I have a masterbuilt smoker that has a bad 4 pin controller. I have resoldered a part and it just keeps giving me trouble. I ordered another controller off eBay for a few dollars but its slightly different with 5 pins, plus 2 for a meat probe I don't have. Does anyone know if I can adapt this controller to work by just deleting one pin or does the 5 pin unit use a different temp measurement, or control device?

Thanks!


----------



## bill1 (Oct 7, 2020)

MB has a pretty good selection of manuals at:  
https://www.masterbuilt.com/pages/instruction-manuals 
Maybe you can find some help there.  The electric one I looked at had just 2 wires coming out of the controller.


----------



## ConquisaThor (Oct 7, 2020)

So to help anyone else out I found this diagram, for a fancy wifi module on the FCC site. https://fccid.io/YHXESQ-3040C2/Schematics/Circuit-Diagram-main-control-board-1560237

Best I can tell is the additional wire is for some sort of light, which my unit does not have.  I have a grand total of 7 buck in a replacement controller for ebay and am not going to return it since I did not triple confirm the wiring config before buying it. Will delete pin 5 and post back here if I am still alive and well...

Thanks


----------



## bill1 (Oct 8, 2020)

ConquisaThor said:


> ...I have a grand total of 7 buck in a replacement controller for ebay and am not going to return it since I did not triple confirm the wiring config before buying it. Will delete pin 5 and post back here if I am still alive and well...
> 
> Thanks


If you know the pin-outs of the broken Masterbuilt controller, it sounds like all you need is the same for the ebay part you're buying.  That should be available.  Don't just assume 1 goes to 1, etc.


----------



## jknorr99 (Nov 23, 2020)

ConquisaThor said:


> So to help anyone else out I found this diagram, for a fancy wifi module on the FCC site. https://fccid.io/YHXESQ-3040C2/Schematics/Circuit-Diagram-main-control-board-1560237
> 
> Best I can tell is the additional wire is for some sort of light, which my unit does not have.  I have a grand total of 7 buck in a replacement controller for ebay and am not going to return it since I did not triple confirm the wiring config before buying it. Will delete pin 5 and post back here if I am still alive and well...
> 
> Thanks


Conquisa - did you end up rewiring the 4 pin to the 5 pin and not using the additional wire?  Curious if this worked as I have the same situation right now.  Also, that link above did not work for me...not sure if it's correct or not.  Thanks!!


----------



## MM2021 (May 24, 2021)

bill1 said:


> If you know the pin-outs of the broken Masterbuilt controller, it sounds like all you need is the same for the ebay part you're buying.  That should be available.  Don't just assume 1 goes to 1, etc.

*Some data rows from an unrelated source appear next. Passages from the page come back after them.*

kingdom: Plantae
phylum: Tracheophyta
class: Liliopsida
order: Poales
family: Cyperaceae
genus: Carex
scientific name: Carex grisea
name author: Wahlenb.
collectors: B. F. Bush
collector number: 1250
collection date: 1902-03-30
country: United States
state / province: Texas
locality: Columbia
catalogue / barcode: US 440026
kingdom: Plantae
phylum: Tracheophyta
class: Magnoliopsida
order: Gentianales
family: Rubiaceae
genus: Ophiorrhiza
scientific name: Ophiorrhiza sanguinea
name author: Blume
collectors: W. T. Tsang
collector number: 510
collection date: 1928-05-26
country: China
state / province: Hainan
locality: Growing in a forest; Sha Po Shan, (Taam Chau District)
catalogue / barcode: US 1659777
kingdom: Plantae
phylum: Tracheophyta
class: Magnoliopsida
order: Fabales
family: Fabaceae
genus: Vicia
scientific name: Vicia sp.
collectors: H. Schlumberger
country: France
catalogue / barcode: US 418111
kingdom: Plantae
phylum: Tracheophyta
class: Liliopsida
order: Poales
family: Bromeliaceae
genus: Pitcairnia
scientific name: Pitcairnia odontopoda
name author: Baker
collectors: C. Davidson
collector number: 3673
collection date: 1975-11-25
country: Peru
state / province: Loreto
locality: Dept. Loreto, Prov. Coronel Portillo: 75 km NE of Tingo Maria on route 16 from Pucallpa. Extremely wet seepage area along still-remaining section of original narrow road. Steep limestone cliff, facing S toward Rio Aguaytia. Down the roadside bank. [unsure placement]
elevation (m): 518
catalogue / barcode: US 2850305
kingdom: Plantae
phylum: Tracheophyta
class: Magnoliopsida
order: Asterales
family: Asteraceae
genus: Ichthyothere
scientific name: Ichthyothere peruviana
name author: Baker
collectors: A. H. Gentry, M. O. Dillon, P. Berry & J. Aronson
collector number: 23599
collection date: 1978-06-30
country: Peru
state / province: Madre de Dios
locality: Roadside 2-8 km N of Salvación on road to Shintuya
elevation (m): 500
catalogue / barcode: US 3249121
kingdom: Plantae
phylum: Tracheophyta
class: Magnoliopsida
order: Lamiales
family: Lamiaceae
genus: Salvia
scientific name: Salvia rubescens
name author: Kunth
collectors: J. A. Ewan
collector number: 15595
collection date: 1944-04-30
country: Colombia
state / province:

I know this is an old post but ... I have two four-pin controllers I can't use, and I'm looking for the 5-pin + 2-pin kind. Where did you find yours?


----------



## bill1 (May 24, 2021)

Masterbuilt still sells some on line: 
https://www.masterbuilt.com/collections/parts 
(I entered controller to simplify the search.)
With Masterbuilt, it's best to get your model number from the back silver nameplate and search by that model.    

The appliance parts retailers has some of the sold-out controllers as well.  Here's just one example  https://www.appliancefactoryparts.com/search/part/1368614/210794/  

I think ConquisThor is probably correct in thinking the 5th wire goes to a cabinet light (switchable from the top control panel) that not all models have.


----------



## MM2021 (May 24, 2021)

Thanks - I tried the MB site but couldn't find my model number (20071610), and they want that to even let me contact them. The part in the second link might work, but looks different than mine, and with shipping to Canada it turns into a $75 part.

I'm working on building my own controller now (see separate thread) - so I have two of the four pin controllers available if anyone's interested.


----------



## toekneec (Jul 21, 2021)

MM2021 said:


> I'm working on building my own controller now (see separate thread) - so I have two of the four pin controllers available if anyone's interested.


hi, i'm looking for a 4-pin controller, masterbuilt part # 990050048, and I believe 9907170133 should work as well (smoker is from 2007? super old.) I just want a controller with a legible LCD so I can test the smoker. I'll PM you.


----------